A no cumplir los compromisos, ahora, se le llama cambio de opinión. El Gobierno cambia de opinión dependiendo de si las circunstancias le benefician o no. Lo que hoy es negro, mañana puede ser blanco y viceversa. Sánchez declaró reiteradamente que no pactaría con Bildu, brazo político de la banda terrorista y ultraizquierdista ETA, y pactó; aseguró que no podría dormir teniendo en el Consejo de Ministros a Podemos, una formación comunista que aspira a implantar un sistema bolivariano, y a los dos días de las elecciones la abrazó con arrebatado entusiasmo. Y ha estado roncando bien plácidamente durante toda la legislatura. En la recién estrenada, comparte mesa y prebendas con la misma ideología totalitaria aunque vestida, si no de Prada, sí de marca.
A lo largo de los últimos años, el presidente y sus ministros y ministras han aseverado, a veces vociferantes, que la amnistía era anticonstitucional y Puigdemont un fugado de la Justicia.
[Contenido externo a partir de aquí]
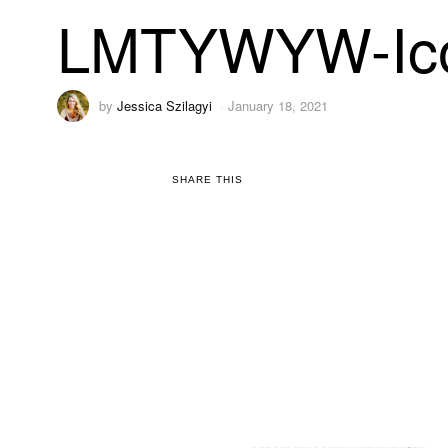
LMTYWYW-Ic
by
Jessica Szilagyi
January 18, 2021
SHARE THIS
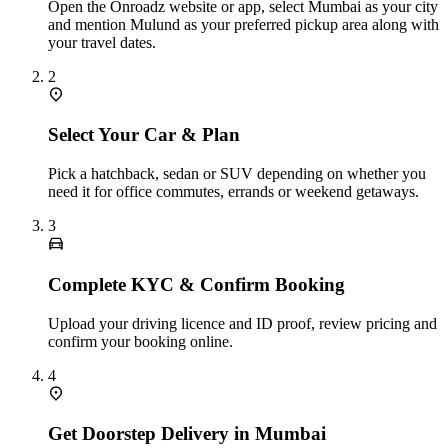
Open the Onroadz website or app, select Mumbai as your city
and mention Mulund as your preferred pickup area along with
your travel dates.
2
Select Your Car & Plan
Pick a hatchback, sedan or SUV depending on whether you
need it for office commutes, errands or weekend getaways.
3
Complete KYC & Confirm Booking
Upload your driving licence and ID proof, review pricing and
confirm your booking online.
4
Get Doorstep Delivery in Mumbai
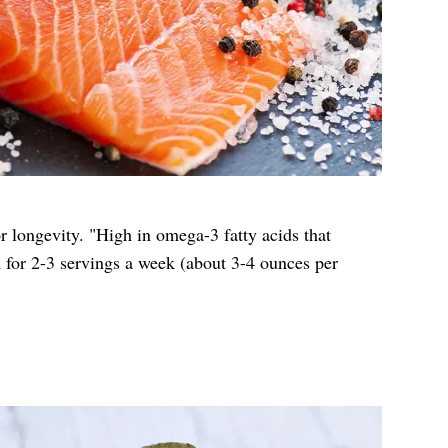
or longevity. "High in omega-3 fatty acids that
 for 2-3 servings a week (about 3-4 ounces per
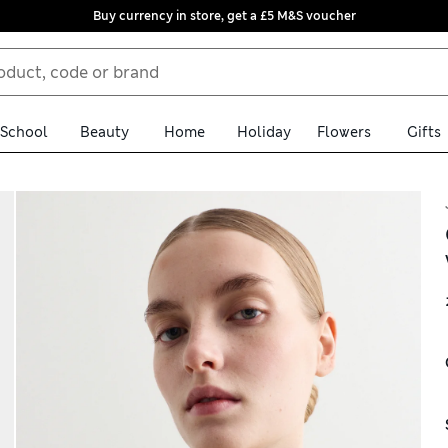
Buy currency in store, get a £5 M&S voucher
School
Beauty
Home
Holiday
Flowers
Gifts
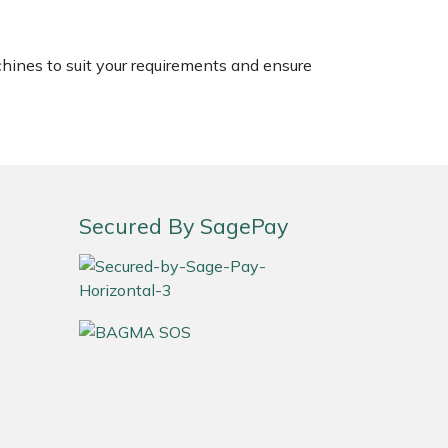
chines to suit your requirements and ensure
Secured By SagePay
Pero hete aquí que, de un día para otro como por arte de birlibirloque y ante la necesidad de los siete votos del partido de la burguesía catalana, heredero de la Convergència de Pujol, transmutado en progresista por su condición de separatista, lo mismo que el PNV, la amnistía se ha convertido en plenamente constitucional y Puigdemont, en un exiliado. Para más inri, nos enteramos que estaban negociando desde meses antes de los comicios municipales.
Sánchez también ha conseguido otro prodigio, que los separatistas colaboren en el progreso y la prosperidad de la nación que, según ellos, les oprime y roba. Todo sirve para que no gobiernen las derechas. El dirigente socialista Largo Caballero amenazó, en 1936, que si ganaban las derechas irían a la guerra civil. Ahora no se ha llegado a tanto. La representante de Junts per Catalunya, el partido de Puigdemont del que depende la gobernabilidad del país, en su intervención en el debate de investidura, retrató a la perfección al presidente al espetar que su palabra no vale nada y que sólo le interesa el poder y que es capaz de aliarse con quien sea para conservarlo. Pero a la gente no le importa y se muestra encantada de que la engañen. Como dijo George Orwell: “En una época de engaño universal, decir la verdad es un acto revolucionario”. Y de odio para los mentirosos.